Previous animal experiments have proved that AFIF upregulates NO concentration in serum [22] and NO can accelerate gastric emptying by inhibiting the contraction of pylorus [23]. According to a recent study [24], Poncirus fructus, another member of the family Rutaceae which is closely related to AFI, can reduce the smooth muscle contraction of experiment animals, and this action can be significantly inhibited by L-NAME.

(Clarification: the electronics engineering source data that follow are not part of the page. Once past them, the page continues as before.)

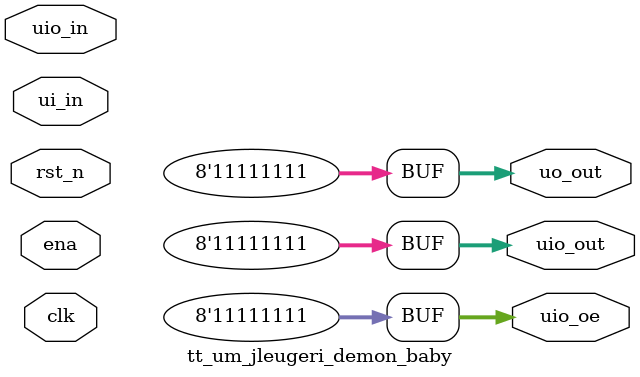
<source format=v>
`default_nettype none

module tt_um_jleugeri_demon_baby #( parameter MAX_COUNT = 10_000_000 ) (
    input  wire [7:0] ui_in,    // Dedicated inputs
    output wire [7:0] uo_out,   // Dedicated outputs
    input  wire [7:0] uio_in,   // IOs: Bidirectional Input path
    output wire [7:0] uio_out,  // IOs: Bidirectional Output path
    output wire [7:0] uio_oe,   // IOs: Bidirectional Enable path (active high: 0=input, 1=output)
    input  wire       ena,      // will go high when the design is enabled
    input  wire       clk,      // clock
    input  wire       rst_n     // reset_n - low to reset
);

    wire reset = ! rst_n;

    // set up direction of bidirectional IOs
    assign uio_oe = 8'b11111111;
    assign uo_out = 8'b11111111;
    assign uio_out = 8'b11111111;


    always @(posedge clk) begin
        // if reset, reset all internal registers
        if (reset) begin
        end else begin
        end
    end

    // instantiate submodules

endmodule

</source>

In this study, AFIF did not show any significant effect on the contraction of ALSMS, but it showed a concentration-dependent inhibitory action on the spontaneous contraction of PCSMS. AFIF's inhibitory action on the mean contraction amplitude of PCSMS was significant when its concentration reached 3000 μg/mL, 6000 μg/mL, and 10000 μg/mL. And its effect on the contractile frequency of PCSMS was significant only when its concentration reached 10000 μg/mL. In another experiment, we used Ach and neostigmine to induce the enhancing of PCSMS contraction which can partly simulate the abnormally enhanced contraction of pylorus. In this experiment, AFIF effectively corrected the pathological condition of PCSMS contraction. Our research also showed that AFIF's action was negatively correlated with Ca2+ concentration in the bath, which demonstrated that the diastolic effect of AFIF on PCSMS is likely to be related to inhibiting extracellular Ca2+ influx and downregulating intracellular Ca2+ concentration. Our results also showed that L-NAME significantly weakened AFIF's diastolic effect on PCSMS contraction. And AFIF (6000 μg/mL) incubation increased the levels of cGMP and PKG in PCSMS significantly. These results demonstrated that the diastolic effect of AFIF on PCSMS is probably achieved by activating NOS and associated with upregulating cGMP and PKG levels. However, the specific composition of AFIF working in this process still remains to be further studied.

6. Conclusions

As the major effective constituent of AFI, AFIF has a diastolic effect on PCSMS. This effect of AFIF is closely related to activating NOS, upregulating cGMP and PKG levels, and downregulating intracellular Ca2+ concentration of smooth muscle. Our study may partly elucidate the mechanism of AFIF's action in the treatment of FD and provide some ideas for the complementary and alternative therapies.

Acknowledgments

This study was supported by grants from the following: (1) the Project of Beijing Municipal Science & Technology Commission (no. Z131100002513012); (2) the Clinical Medicine Development Project of Beijing Municipal Administration of Hospitals (no. ZYLX201411); (3) the National Natural Science Foundation of China (no. 81503514).

Competing Interests

The authors declare that they have no competing interests.